##### DATA #####

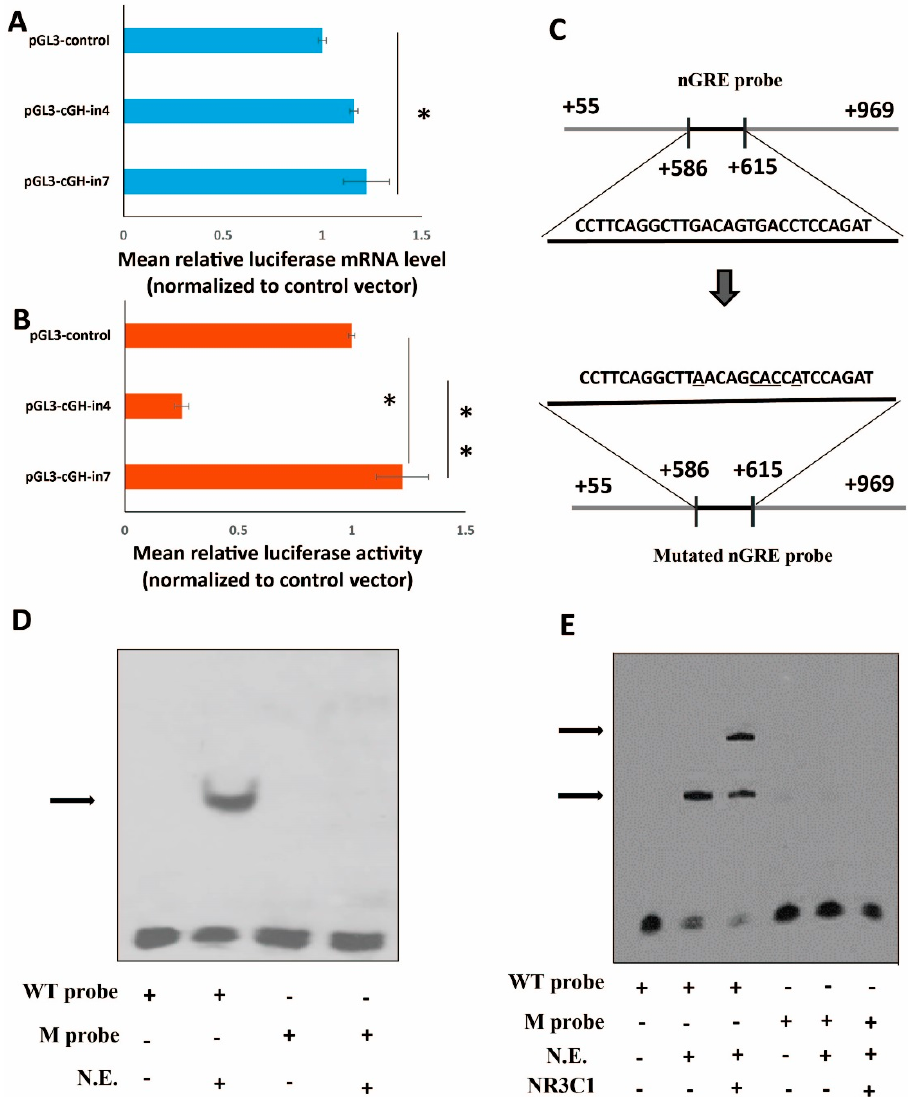
Figure 4. Role of the intronic negative glucocorticoid response element (nGRE) in reporter gene expression in GH4-C1. ( A ) The mean relative luciferase mRNA transfected with the plasmid pGL3-cGH-in4 and pGL3-cGH-in7; ( B ) the mean relative luciferase activity transfected with the plasmid pGL3-cGH-in4 and pGL3-cGH-in7. Asterisks indicate a significant difference when comparing the two indicated groups, * means p < 0.05, ** means p < 0.01; ( C ) A diagrammatic representation of the nGRE probe and mutated probe, the underlined sequences showed the mutant sequences in the mutated probe; ( D ) A representative image of nuclear protein extracts from GH4-C1 cells incubated with the wild-type (WT) nGRE probe or a mutated (M) nGRE probe ( n = 3 separate experiments), the arrow showed the lower-shifted band; ( E ) GR from GH4C1 cells was tested for binding to the nGRE probe. Electrophoretic mobility shift assay (EMSA) gel was transferred to a polyvinylidene difluoride membrane, which was detected by NR3C1 antibody. The arrows showed the lower-shifted bands. Blots represent results from three replicate experiments.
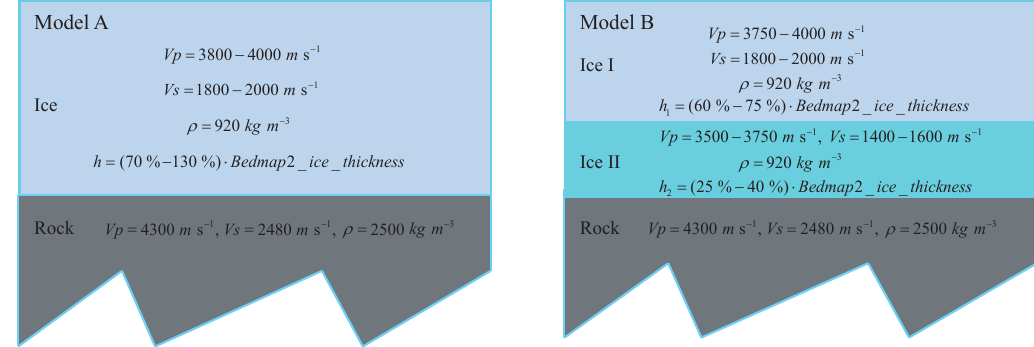
Figure 2. Sketches of the two ice layer models used for H / V spectrum inversion. Model A comprises a single ice layer, while model B is a two-layer ice structure with low shear-wave velocity in the lower ice layer. The parameters used in the two models are consistent with Wittlinger and Farra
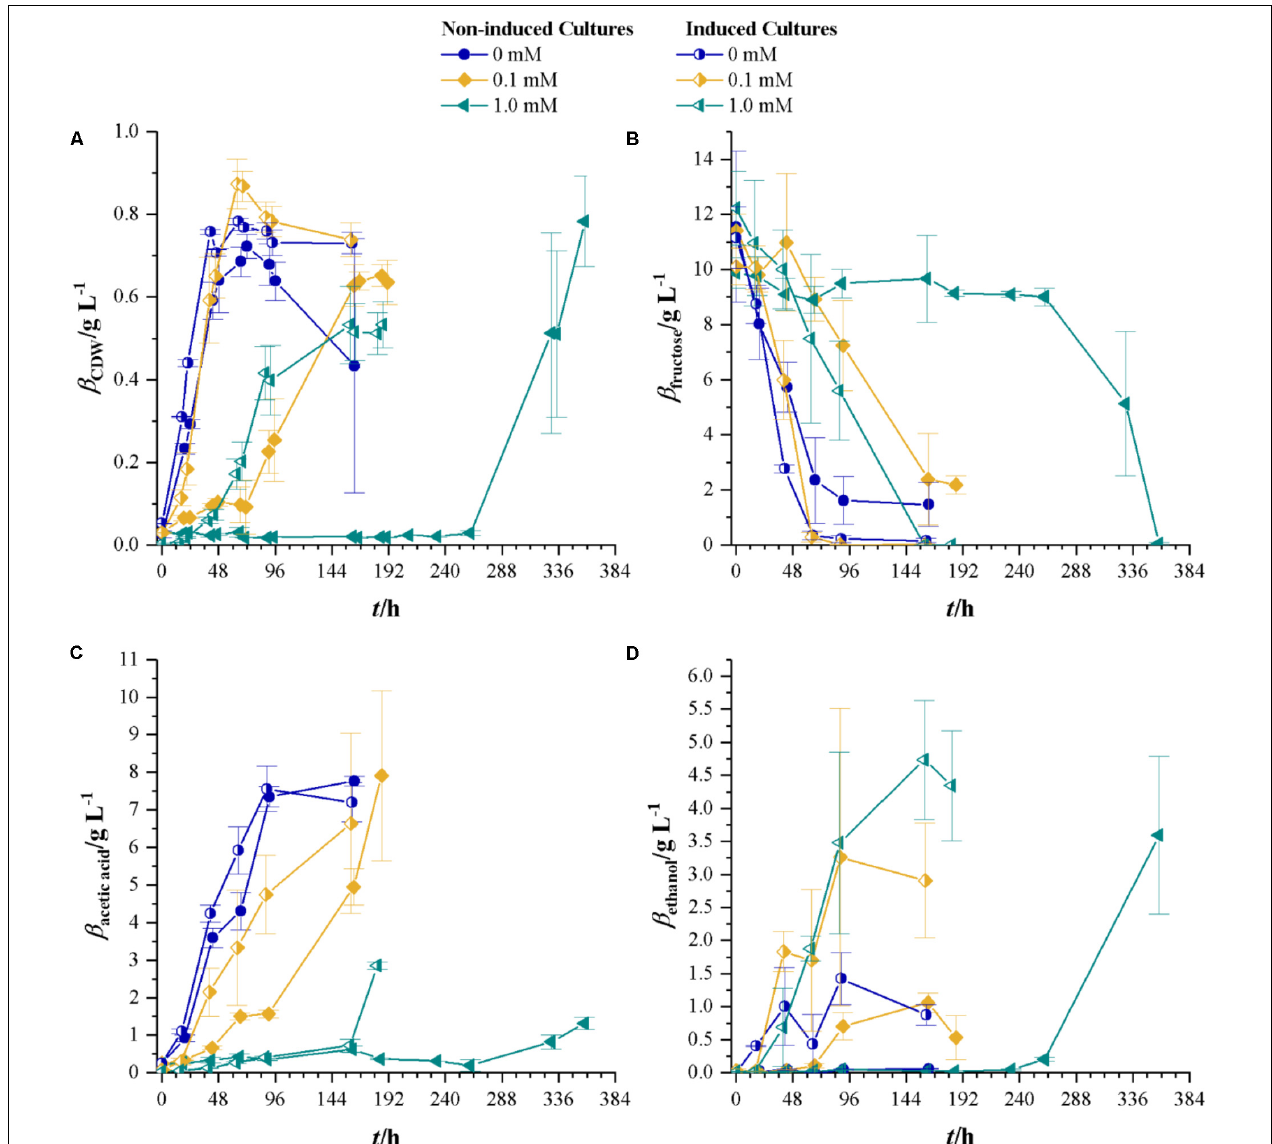
FIGURE 3 | Non-induced C. ljungdahlii (full symbols) vs. the induced strain (half-filled symbols) at different cyanide concentrations with fructose as a carbon source. Cyanide concentrations are 0 (blue dots), 0.1 (yellow diamonds), and 1.0 mM (petrol tilted triangles). (A) CDW; (B) mass concentration of fructose; (C) mass concentration of acetic acid; and (D) mass concentration of ethanol. Average values of three independent cultivations. All experiments are conducted in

#####

Your answer must be the full listing, word for word, minus any images.

Figure 4. Role of the intronic negative glucocorticoid response element (nGRE) in reporter gene expression in GH4-C1. ( A ) The mean relative luciferase mRNA transfected with the plasmid pGL3-cGH-in4 and pGL3-cGH-in7; ( B ) the mean relative luciferase activity transfected with the plasmid pGL3-cGH-in4 and pGL3-cGH-in7. Asterisks indicate a significant difference when comparing the two indicated groups, * means p < 0.05, ** means p < 0.01; ( C ) A diagrammatic representation of the nGRE probe and mutated probe, the underlined sequences showed the mutant sequences in the mutated probe; ( D ) A representative image of nuclear protein extracts from GH4-C1 cells incubated with the wild-type (WT) nGRE probe or a mutated (M) nGRE probe ( n = 3 separate experiments), the arrow showed the lower-shifted band; ( E ) GR from GH4C1 cells was tested for binding to the nGRE probe. Electrophoretic mobility shift assay (EMSA) gel was transferred to a polyvinylidene difluoride membrane, which was detected by NR3C1 antibody. The arrows showed the lower-shifted bands. Blots represent results from three replicate experiments.
Figure 2. Sketches of the two ice layer models used for H / V spectrum inversion. Model A comprises a single ice layer, while model B is a two-layer ice structure with low shear-wave velocity in the lower ice layer. The parameters used in the two models are consistent with Wittlinger and Farra
FIGURE 3 | Non-induced C. ljungdahlii (full symbols) vs. the induced strain (half-filled symbols) at different cyanide concentrations with fructose as a carbon source. Cyanide concentrations are 0 (blue dots), 0.1 (yellow diamonds), and 1.0 mM (petrol tilted triangles). (A) CDW; (B) mass concentration of fructose; (C) mass concentration of acetic acid; and (D) mass concentration of ethanol. Average values of three independent cultivations. All experiments are conducted in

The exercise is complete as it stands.